UNASSIGNED: In addition to modules that govern loss of pluripotency and gain of neural ectoderm identity, we discover other modules governing cell cycle and metabolism. Strikingly, some of these functional modules are retained throughout neural induction, even though the gene membership of the module changes. Systems analysis identifies other modules associated with cell fate commitment, genome integrity, stress response and lineage specification. We then focussed on OTX2, one of the most precociously activated transcription factors during neural induction. Our temporal analysis of OTX2 target gene expression identified several OTX2 regulated gene modules representing protein remodelling, RNA splicing and RNA processing. Further CRISPRi inhibition of OTX2 prior to neural induction promotes an accelerated loss of pluripotency and a precocious and aberrant neural induction disrupting some of the previously identified modules.
UNASSIGNED: We infer that OTX2 has a diverse role during neural induction and regulates many of the biological processes that are required for loss of pluripotency and gain of neural identity. This dynamical analysis of transcriptional changes provides a unique perspective of the widespread remodelling of the cell machinery that occurs during neural induction of human iPSCs.
摘要:
■人诱导多能干细胞的神经诱导代表细胞状态的关键转变,在该转变过程中多能性丧失并且开始对神经谱系的承诺。尽管许多参与神经诱导的关键转录因子是已知的,我们对这种状态转换所需的时间和因果关系知之甚少。
■这里,我们对经历神经诱导的人iPSCs的转录组进行了纵向分析。利用关键转录因子的变化谱与其靶基因表达谱的后续变化之间的时间关系,我们已经确定了在整个神经诱导过程中有效的不同功能模块。

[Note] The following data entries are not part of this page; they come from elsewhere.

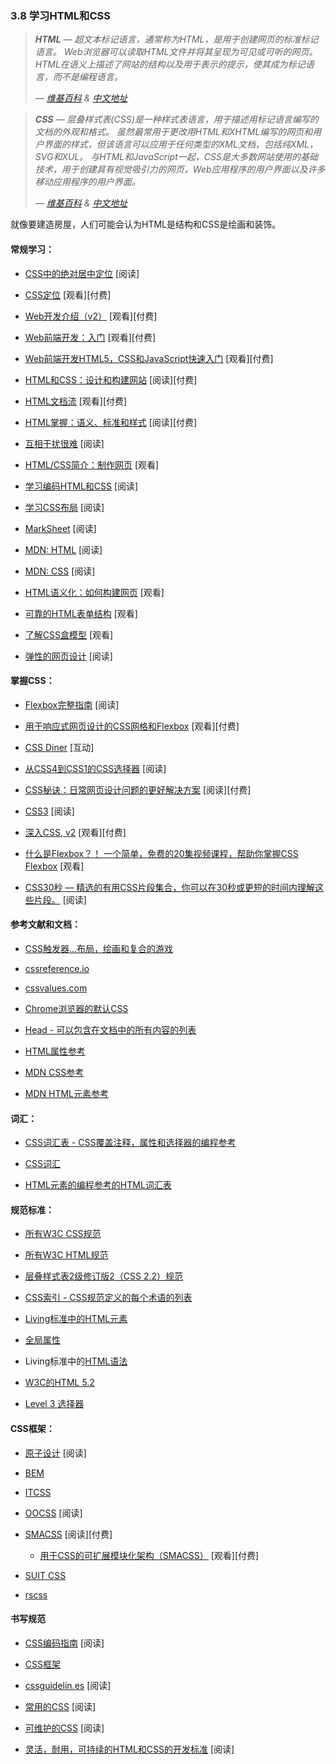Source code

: <!-- 3.8 - Learn HTML & CSS -->
### 3.8 学习HTML和CSS

<!-- HTML - HyperText Markup Language, commonly referred to as HTML, is the standard markup language used to create web pages. Web browsers can read HTML files and render them into visible or audible web pages. HTML describes the structure of a website semantically along with cues for presentation, making it a markup language, rather than a programming language.
— [Wikipedia](https://en.wikipedia.org/wiki/HTML) -->
> ***HTML** — 超文本标记语言，通常称为HTML，是用于创建网页的标准标记语言。 Web浏览器可以读取HTML文件并将其呈现为可见或可听的网页。 HTML在语义上描述了网站的结构以及用于表示的提示，使其成为标记语言，而不是编程语言。*
>
> *— [维基百科](https://en.wikipedia.org/wiki/HTML) & [中文地址](https://zh.wikipedia.org/wiki/HTML)*
>
<!-- CSS - Cascading Style Sheets (CSS) is a style sheet language used for describing the look and formatting of a document written in a markup language. Although most often used to change the style of web pages and user interfaces written in HTML and XHTML, the language can be applied to any kind of XML document, including plain XML, SVG and XUL. Along with HTML and JavaScript, CSS is a cornerstone technology used by most websites to create visually engaging webpages, user interfaces for web applications, and user interfaces for many mobile applications.
 — [Wikipedia](https://en.wikipedia.org/wiki/Cascading_Style_Sheets) -->
> ***CSS** — 层叠样式表(CSS)是一种样式表语言，用于描述用标记语言编写的文档的外观和格式。 虽然最常用于更改用HTML和XHTML编写的网页和用户界面的样式，但该语言可以应用于任何类型的XML文档，包括纯XML，SVG和XUL。 与HTML和JavaScript一起，CSS是大多数网站使用的基础技术，用于创建具有视觉吸引力的网页，Web应用程序的用户界面以及许多移动应用程序的用户界面。*
>
> *— [维基百科](https://en.wikipedia.org/wiki/Cascading_Style_Sheets) & [中文地址](https://zh.wikipedia.org/wiki/HTML)*

<!-- Liken to constructing a house, one might consider HTML the framing and CSS to be the painting & decorating. -->
就像要建造房屋，人们可能会认为HTML是结构和CSS是绘画和装饰。

#### 常规学习：

*   [CSS中的绝对居中定位](http://codepen.io/shshaw/full/gEiDt) \[阅读\]

*   [CSS定位](http://www.pluralsight.com/courses/css-positioning-1834) \[观看\]\[付费\]

*   [Web开发介绍（v2）](https://frontendmasters.com/courses/web-development-v2/) \[观看\]\[付费\]

*   [Web前端开发：入门](http://www.pluralsight.com/courses/front-end-web-development-get-started) \[观看\]\[付费\]

*   [Web前端开发HTML5，CSS和JavaScript快速入门](http://www.pluralsight.com/courses/front-end-web-app-html5-javascript-css) \[观看\]\[付费\]

*   [HTML和CSS：设计和构建网站](https://www.amazon.com/gp/product/1118008189/?&_encoding=UTF8&tag=frontend-handbook-20&linkCode=ur2&linkId=b1c45ab715f267f7dfed8c981c14eceb&camp=1789&creative=9325) \[阅读\]\[付费\]

*   [HTML文档流](http://www.pluralsight.com/courses/html-document-flow-1837) \[观看\]\[付费\]

*   [HTML掌握：语义、标准和样式](https://www.amazon.com/gp/product/1590597656/?&_encoding=UTF8&tag=frontend-handbook-20&linkCode=ur2&linkId=a5c4eb997239ea9e57a86456cef7763c&camp=1789&creative=9325) \[阅读\]\[付费\]

*   [互相干扰很难](https://internetingishard.com/) \[阅读\]

*   [HTML/CSS简介：制作网页](https://www.khanacademy.org/computing/computer-programming/html-css) \[观看\]

*   [学习编码HTML和CSS](http://learn.shayhowe.com/html-css/) \[阅读\]

*   [学习CSS布局](http://learnlayout.com/) \[阅读\]

*   [MarkSheet](http://marksheet.io/) \[阅读\]

*   [MDN: HTML](https://developer.mozilla.org/en-US/docs/Learn/HTML) \[阅读\]

*   [MDN: CSS](https://developer.mozilla.org/en-US/docs/Learn/CSS) \[阅读\]

*   [HTML语义化：如何构建网页](https://webdesign.tutsplus.com/courses/semantic-html-how-to-structure-web-pages) \[观看\]

*   [可靠的HTML表单结构](https://webdesign.tutsplus.com/courses/solid-html-form-structure) \[观看\]

*   [了解CSS盒模型](https://webdesign.tutsplus.com/courses/understanding-the-css-box-model) \[观看\]

*   [弹性的网页设计](https://resilientwebdesign.com/) \[阅读\]

#### 掌握CSS：

*   [Flexbox完整指南](https://css-tricks.com/snippets/css/a-guide-to-flexbox/) \[阅读\]

*   [用于响应式网页设计的CSS网格和Flexbox](https://frontendmasters.com/courses/css-grids-flexbox/) \[观看\]\[付费\]

*   [CSS Diner](http://flukeout.github.io/) \[互动\]

*   [从CSS4到CSS1的CSS选择器](http://css4-selectors.com/selectors/) \[阅读\]

*   [CSS秘诀：日常网页设计问题的更好解决方案](https://www.amazon.com/CSS-Secrets-Solutions-Everyday-Problems/dp/1449372635/?&_encoding=UTF8&tag=frontend-handbook-20&linkCode=ur2&linkId=40a9480c18839b4b2ea798aa2afafd0e&camp=1789&creative=9325) \[阅读\]\[付费\]

*   [CSS3](https://developer.mozilla.org/en-US/docs/Web/CSS/CSS3) \[阅读\]

*   [深入CSS, v2](https://frontendmasters.com/courses/css-in-depth-v2/) \[观看\]\[付费\]

*   [什么是Flexbox？！ 一个简单，免费的20集视频课程，帮助你掌握CSS Flexbox](http://flexbox.io/) \[观看\]

*   [CSS30秒 — 精选的有用CSS片段集合，你可以在30秒或更短的时间内理解这些片段。](https://atomiks.github.io/30-seconds-of-css/) \[阅读\]

#### 参考文献和文档：

*   [CSS触发器...布局，绘画和复合的游戏](http://csstriggers.com/)

*   [cssreference.io](http://cssreference.io/)

*   [cssvalues.com](http://cssvalues.com/)

*   [Chrome浏览器的默认CSS](https://chromium.googlesource.com/chromium/blink/+/master/Source/core/css/html.css)

*   [Head - 可以包含在文档中的所有内容的列表](http://gethead.info/)

*   [HTML属性参考](https://developer.mozilla.org/en-US/docs/Web/HTML/Attributes)

*   [MDN CSS参考](https://developer.mozilla.org/en-US/docs/Web/CSS/Reference)

*   [MDN HTML元素参考](https://developer.mozilla.org/en-US/docs/Web/HTML/Element)

#### 词汇：

*   [CSS词汇表 - CSS覆盖注释，属性和选择器的编程参考](https://www.codecademy.com/articles/glossary-css)

*   [CSS词汇](http://apps.workflower.fi/vocabs/css/en)

*   [HTML元素的编程参考的HTML词汇表](https://www.codecademy.com/articles/glossary-html)

#### 规范标准：

*   [所有W3C CSS规范](http://www.w3.org/Style/CSS/current-work#roadmap)

*   [所有W3C HTML规范](http://www.w3.org/standards/techs/html#w3c_all)

*   [层叠样式表2级修订版2（CSS 2.2）规范](https://drafts.csswg.org/css2/)

*   [CSS索引 - CSS规范定义的每个术语的列表](https://drafts.csswg.org/indexes/)

*   [Living标准中的HTML元素](https://html.spec.whatwg.org/multipage/semantics.html#semantics)

*   [全局属性](https://developer.mozilla.org/en-US/docs/Web/HTML/Global_attributes)

*   Living标准中的[HTML语法](https://html.spec.whatwg.org/multipage/syntax.html#syntax)

*   [W3C的HTML 5.2](http://w3c.github.io/html/)

*   [Level 3 选择器](http://www.w3.org/TR/css3-selectors/)

#### CSS框架：

*   [原子设计](http://atomicdesign.bradfrost.com/) \[阅读\]

*   [BEM](http://getbem.com/introduction/)

*   [ITCSS](https://www.xfive.co/blog/itcss-scalable-maintainable-css-architecture/)

*   [OOCSS](http://oocss.org/) \[阅读\]

*   [SMACSS](https://smacss.com/) \[阅读\]\[付费\]

    *   [用于CSS的可扩展模块化架构（SMACSS）](https://frontendmasters.com/courses/smacss/) \[观看\]\[付费\]

*   [SUIT CSS](http://suitcss.github.io)

*   [rscss](http://rscss.io/)

#### 书写规范

*   [CSS编码指南](http://codeguide.co/#css) \[阅读\]

*   [CSS框架](https://github.com/jareware/css-architecture)

*   [cssguidelin.es](http://cssguidelin.es/) \[阅读\]

*   [常用的CSS](https://github.com/necolas/idiomatic-css) \[阅读\]

*   [可维护的CSS](http://maintainablecss.com/) \[阅读\]

*   [灵活，耐用，可持续的HTML和CSS的开发标准](http://mdo.github.io/code-guide/) \[阅读\]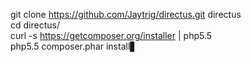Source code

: git clone https://github.com/Jaytrig/directus.git directus  
cd directus/  
curl -s https://getcomposer.org/installer | php5.5  
php5.5 composer.phar install▋
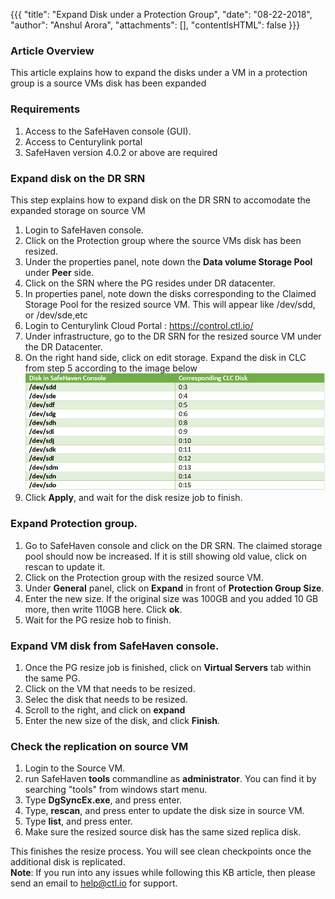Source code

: {{{
  "title": "Expand Disk under a Protection Group",
  "date": "08-22-2018",
  "author": "Anshul Arora",
  "attachments": [],
  "contentIsHTML": false
}}}

### Article Overview
This article explains how to expand the disks under a VM in a protection group is a source VMs disk has been expanded

### Requirements
1. Access to the SafeHaven console (GUI).
2. Access to Centurylink portal
3. SafeHaven version 4.0.2 or above are required

### Expand disk on the DR SRN
This step explains how to expand disk on the DR SRN to accomodate the expanded storage on source VM
1. Login to SafeHaven console.
2. Click on the Protection group where the source VMs disk has been resized.
3. Under the properties panel, note down the **Data volume Storage Pool** under **Peer** side.
4. Click on the SRN where the PG resides under DR datacenter.
5. In properties panel, note down the disks corresponding to the Claimed Storage Pool for the resized source VM. This will appear like /dev/sdd, or /dev/sde,etc
6. Login to Centurylink Cloud Portal : https://control.ctl.io/
7. Under infrastructure, go to the DR SRN for the resized source VM under the DR Datacenter.
8. On the right hand side, click on edit storage. Expand the disk in CLC from step 5 according to the image below
   ![disk mapping](../../images/SH5.0/diskformat.png)
9. Click **Apply**, and wait for the disk resize job to finish.

### Expand Protection group.
1. Go to SafeHaven console and click on the DR SRN.
The claimed storage pool should now be increased. If it is still showing old value, click on rescan to update it.
2. Click on the Protection group with the resized source VM.
3. Under **General** panel, click on **Expand** in front of **Protection Group Size**.
4. Enter the new size. If the original size was 100GB and you added 10 GB more, then write 110GB here. Click **ok**.
5. Wait for the PG resize hob to finish.

### Expand VM disk from SafeHaven console.
1. Once the PG resize job is finished, click on **Virtual Servers** tab within the same PG.
2. Click on the VM that needs to be resized.
3. Selec the disk that needs to be resized.
4. Scroll to the right, and click on **expand**
5. Enter the new size of the disk, and click **Finish**.

### Check the replication on source VM
1. Login to the Source VM.
2. run SafeHaven **tools** commandline as **administrator**. You can find it by searching "tools" from windows start menu.
3. Type **DgSyncEx.exe**, and press enter.
4. Type, **rescan**, and press enter to update the disk size in source VM.
5. Type **list**, and press enter.
6. Make sure the resized source disk has the same sized replica disk.  

This finishes the resize process. You will see clean checkpoints once the additional disk is replicated.  
**Note**: If you run into any issues while following this KB article, then please send an email to help@ctl.io for support.


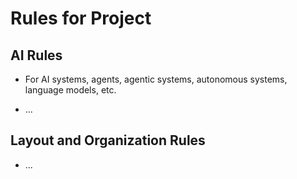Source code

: # Rules for Project

## AI Rules

- For AI systems, agents, agentic systems, autonomous systems, language models, etc.

- ...

## Layout and Organization Rules

- ...
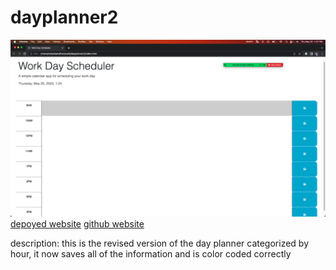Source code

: # dayplanner2

![screenshot.png](/screenshot.png)
[depoyed website](https://natashamalhan.github.io/dayplanner2/)
[github website](https://github.com/natashamalhan/dayplanner2/)

description: this is the revised version of the day planner categorized by hour, it now saves all of the information and is color coded correctly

■除了控制多能性丧失和神经外胚层身份获得的模块之外,我们发现了其他控制细胞周期和新陈代谢的模块。引人注目的是,其中一些功能模块在整个神经诱导过程中保留下来,即使模块的基因成员发生了变化。系统分析确定了与细胞命运承诺相关的其他模块,基因组完整性,应激反应和谱系规范。然后,我们专注于OTX2,这是神经诱导过程中最早熟激活的转录因子之一。我们对OTX2靶基因表达的时间分析确定了几个OTX2调节的基因模块,代表蛋白质重塑,RNA剪接和RNA加工。在神经诱导之前对0TX2的进一步CRISPRi抑制促进了多能性的加速丧失和破坏一些先前鉴定的模块的早熟和异常神经诱导。
■我们推断OTX2在神经诱导过程中具有不同的作用,并调节丧失多能性和获得神经同一性所需的许多生物过程。转录变化的这种动力学分析提供了在人iPSC的神经诱导过程中发生的细胞机制的广泛重塑的独特视角。
■这里,我们对经历神经诱导的人iPSCs的转录组进行了纵向分析。利用关键转录因子的变化谱与其靶基因表达谱的后续变化之间的时间关系,我们已经确定了在整个神经诱导过程中有效的不同功能模块。
■除了控制多能性丧失和神经外胚层身份获得的模块之外,我们发现了其他控制细胞周期和新陈代谢的模块。引人注目的是,其中一些功能模块在整个神经诱导过程中保留下来,即使模块的基因成员发生了变化。系统分析确定了与细胞命运承诺相关的其他模块,基因组完整性,应激反应和谱系规范。然后,我们专注于OTX2,这是神经诱导过程中最早熟激活的转录因子之一。我们对OTX2靶基因表达的时间分析确定了几个OTX2调节的基因模块,代表蛋白质重塑,RNA剪接和RNA加工。在神经诱导之前对0TX2的进一步CRISPRi抑制促进了多能性的加速丧失和破坏一些先前鉴定的模块的早熟和异常神经诱导。
■我们推断OTX2在神经诱导过程中具有不同的作用,并调节丧失多能性和获得神经同一性所需的许多生物过程。转录变化的这种动力学分析提供了在人iPSC的神经诱导过程中发生的细胞机制的广泛重塑的独特视角。